## [What is required]
Write out precisely the lines beginning with the line that contains "left ankle: (99, 687)" and ending with the last line of the entries, and no other lines.

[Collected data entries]
┏━━

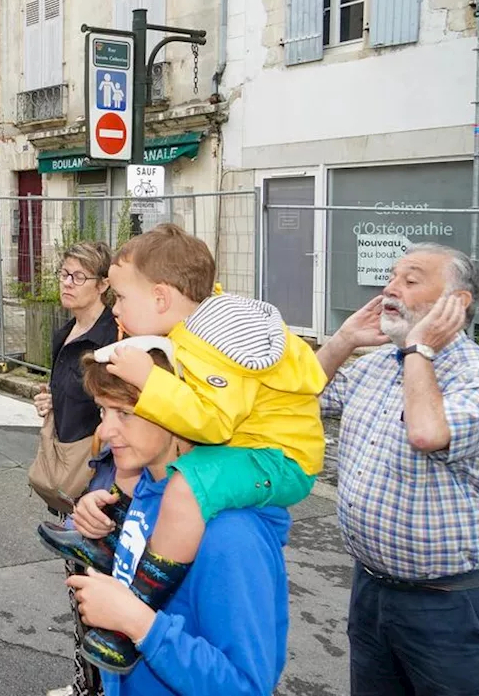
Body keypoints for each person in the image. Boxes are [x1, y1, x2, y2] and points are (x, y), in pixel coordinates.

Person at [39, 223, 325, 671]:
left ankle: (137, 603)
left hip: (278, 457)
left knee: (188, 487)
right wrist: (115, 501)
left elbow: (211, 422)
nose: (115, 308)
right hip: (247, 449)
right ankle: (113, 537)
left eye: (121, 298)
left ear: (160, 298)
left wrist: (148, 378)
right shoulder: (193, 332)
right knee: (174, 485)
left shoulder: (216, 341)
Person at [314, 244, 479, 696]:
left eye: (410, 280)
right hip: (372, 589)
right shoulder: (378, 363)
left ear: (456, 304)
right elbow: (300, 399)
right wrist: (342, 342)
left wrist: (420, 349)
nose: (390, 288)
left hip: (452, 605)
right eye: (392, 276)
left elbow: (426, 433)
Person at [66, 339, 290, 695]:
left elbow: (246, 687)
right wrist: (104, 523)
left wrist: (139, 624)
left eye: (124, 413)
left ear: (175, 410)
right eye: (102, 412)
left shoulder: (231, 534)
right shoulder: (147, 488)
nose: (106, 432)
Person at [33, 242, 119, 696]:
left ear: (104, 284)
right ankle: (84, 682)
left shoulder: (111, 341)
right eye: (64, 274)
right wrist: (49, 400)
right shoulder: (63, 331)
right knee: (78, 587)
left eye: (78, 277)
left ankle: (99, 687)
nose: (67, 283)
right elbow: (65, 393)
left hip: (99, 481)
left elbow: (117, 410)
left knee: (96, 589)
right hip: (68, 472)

┗━━

## [Result for this exercise]
left ankle: (99, 687)
nose: (67, 283)
right elbow: (65, 393)
left hip: (99, 481)
left elbow: (117, 410)
left knee: (96, 589)
right hip: (68, 472)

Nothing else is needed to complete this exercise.